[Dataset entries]

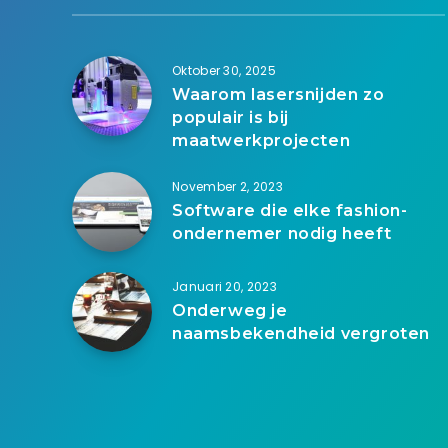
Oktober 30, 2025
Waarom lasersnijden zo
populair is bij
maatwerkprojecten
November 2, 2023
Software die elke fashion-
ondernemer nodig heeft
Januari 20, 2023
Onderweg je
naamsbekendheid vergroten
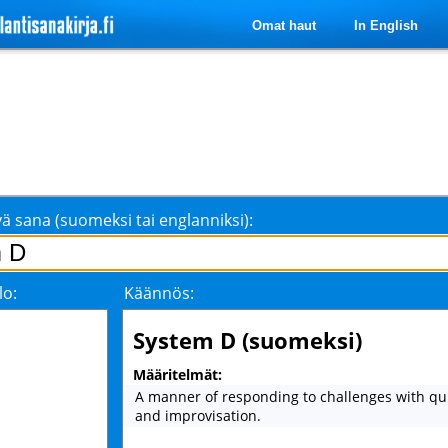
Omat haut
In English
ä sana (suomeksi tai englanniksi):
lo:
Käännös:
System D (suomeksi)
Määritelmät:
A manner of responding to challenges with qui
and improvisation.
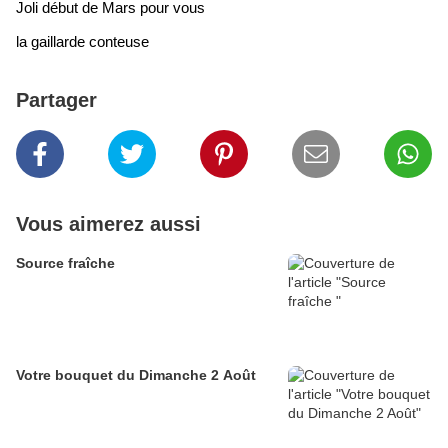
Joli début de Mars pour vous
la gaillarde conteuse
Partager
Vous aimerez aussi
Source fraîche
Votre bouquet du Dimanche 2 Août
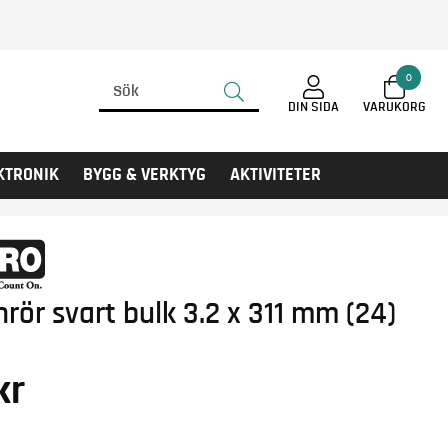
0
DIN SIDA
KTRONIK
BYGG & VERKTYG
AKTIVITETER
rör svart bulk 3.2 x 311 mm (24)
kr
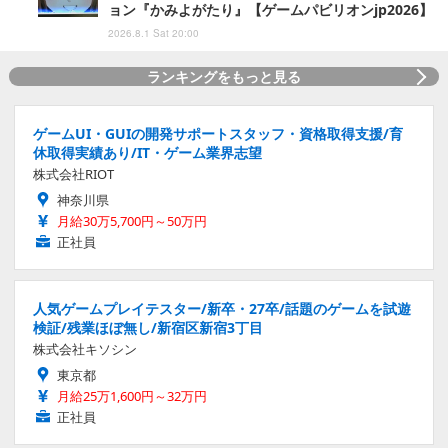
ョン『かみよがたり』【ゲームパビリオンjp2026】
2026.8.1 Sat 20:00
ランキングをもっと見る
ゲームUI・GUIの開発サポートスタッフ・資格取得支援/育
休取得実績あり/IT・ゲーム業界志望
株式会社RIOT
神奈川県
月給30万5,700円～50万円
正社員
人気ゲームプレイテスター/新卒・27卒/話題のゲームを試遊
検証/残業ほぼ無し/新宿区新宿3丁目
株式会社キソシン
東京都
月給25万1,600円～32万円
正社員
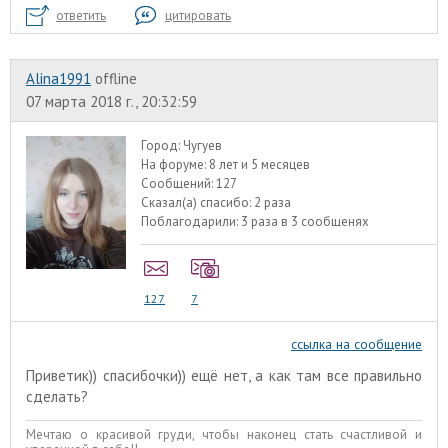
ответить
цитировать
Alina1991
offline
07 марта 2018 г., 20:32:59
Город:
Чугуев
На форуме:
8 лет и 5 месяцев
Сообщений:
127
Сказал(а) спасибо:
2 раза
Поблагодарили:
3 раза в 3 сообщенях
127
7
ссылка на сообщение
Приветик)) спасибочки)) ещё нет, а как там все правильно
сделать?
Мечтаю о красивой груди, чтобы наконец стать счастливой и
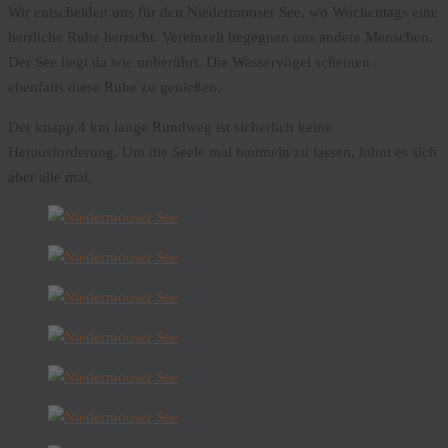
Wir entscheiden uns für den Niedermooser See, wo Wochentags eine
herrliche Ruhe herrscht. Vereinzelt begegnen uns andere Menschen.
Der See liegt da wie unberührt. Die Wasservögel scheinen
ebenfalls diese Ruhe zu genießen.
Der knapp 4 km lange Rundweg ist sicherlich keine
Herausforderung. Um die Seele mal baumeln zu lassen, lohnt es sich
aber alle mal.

→ YOUR OBJECTIVE
Convert the lines from the start of the listing up to and including the line with "naamsbekendheid vergroten" into a Markdown table with the columns Row and Line, skipping blank lines and leaving the pictures out.

→ WRITTEN ANSWER
| Row | Line |
|---|---|
| 1 | Oktober 30, 2025 |
| 2 | Waarom lasersnijden zo |
| 3 | populair is bij |
| 4 | maatwerkprojecten |
| 5 | November 2, 2023 |
| 6 | Software die elke fashion- |
| 7 | ondernemer nodig heeft |
| 8 | Januari 20, 2023 |
| 9 | Onderweg je |
| 10 | naamsbekendheid vergroten |